-- Exercise directions --
An exact reproduction is needed of every line from the beginning of the data down to and including the line that contains "right shoulder: (537, 438)", minus the pictures.
*** Block opens ***
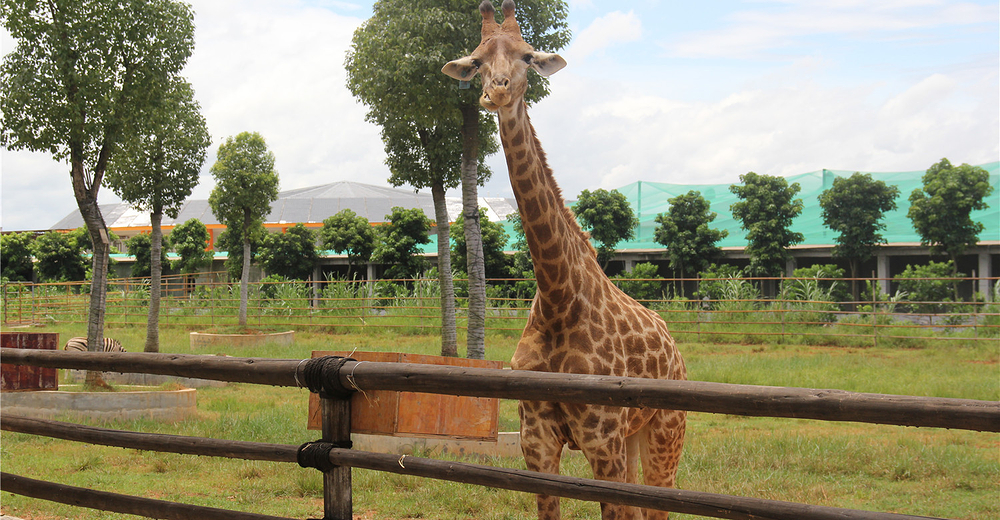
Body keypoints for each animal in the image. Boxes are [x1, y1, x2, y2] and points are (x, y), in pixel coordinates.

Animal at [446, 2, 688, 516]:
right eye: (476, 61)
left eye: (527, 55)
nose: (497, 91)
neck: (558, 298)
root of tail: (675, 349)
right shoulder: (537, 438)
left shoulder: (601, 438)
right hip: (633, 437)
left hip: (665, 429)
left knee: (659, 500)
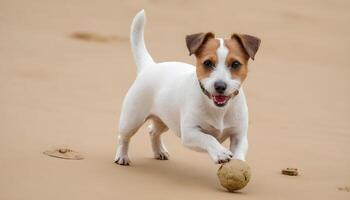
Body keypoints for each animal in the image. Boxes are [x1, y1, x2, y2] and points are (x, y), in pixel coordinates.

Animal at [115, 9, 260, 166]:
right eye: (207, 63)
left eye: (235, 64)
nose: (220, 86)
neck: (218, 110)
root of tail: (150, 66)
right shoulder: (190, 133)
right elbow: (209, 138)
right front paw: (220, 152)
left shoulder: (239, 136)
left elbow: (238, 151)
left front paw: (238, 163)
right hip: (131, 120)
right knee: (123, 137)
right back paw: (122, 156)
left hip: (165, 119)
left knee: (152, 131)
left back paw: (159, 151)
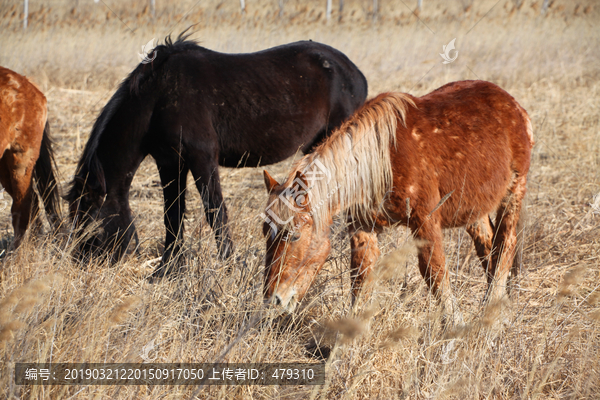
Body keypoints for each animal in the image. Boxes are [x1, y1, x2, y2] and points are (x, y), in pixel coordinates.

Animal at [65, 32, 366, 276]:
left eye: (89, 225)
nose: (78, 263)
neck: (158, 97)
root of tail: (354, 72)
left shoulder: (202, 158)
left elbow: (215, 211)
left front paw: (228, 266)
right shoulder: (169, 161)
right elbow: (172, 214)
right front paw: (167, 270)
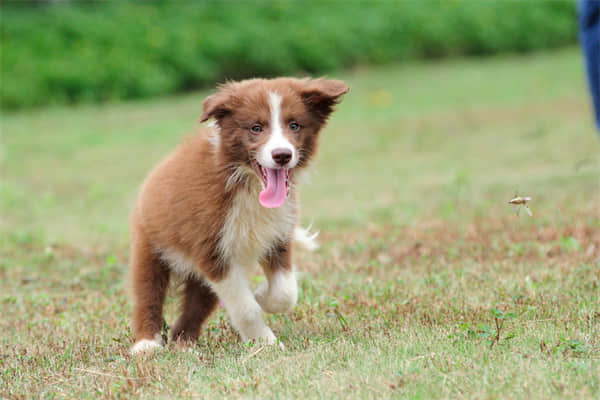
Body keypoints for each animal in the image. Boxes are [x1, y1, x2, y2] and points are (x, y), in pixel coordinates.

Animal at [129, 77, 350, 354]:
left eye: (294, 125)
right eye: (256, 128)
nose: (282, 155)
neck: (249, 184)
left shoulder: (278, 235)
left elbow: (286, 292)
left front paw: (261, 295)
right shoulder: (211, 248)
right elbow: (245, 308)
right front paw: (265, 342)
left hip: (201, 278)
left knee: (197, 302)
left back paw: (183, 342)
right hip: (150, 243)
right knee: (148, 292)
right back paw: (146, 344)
*** Block closes ***
-- The answer --
Body keypoints for each animal in the image. Boxes are [x1, y1, x2, y2] and points are (x, y), in pixel coordinates.

Animal at [446, 2, 688, 516]:
right eye: (476, 61)
left eye: (527, 55)
nose: (497, 91)
neck: (558, 298)
root of tail: (675, 349)
right shoulder: (537, 438)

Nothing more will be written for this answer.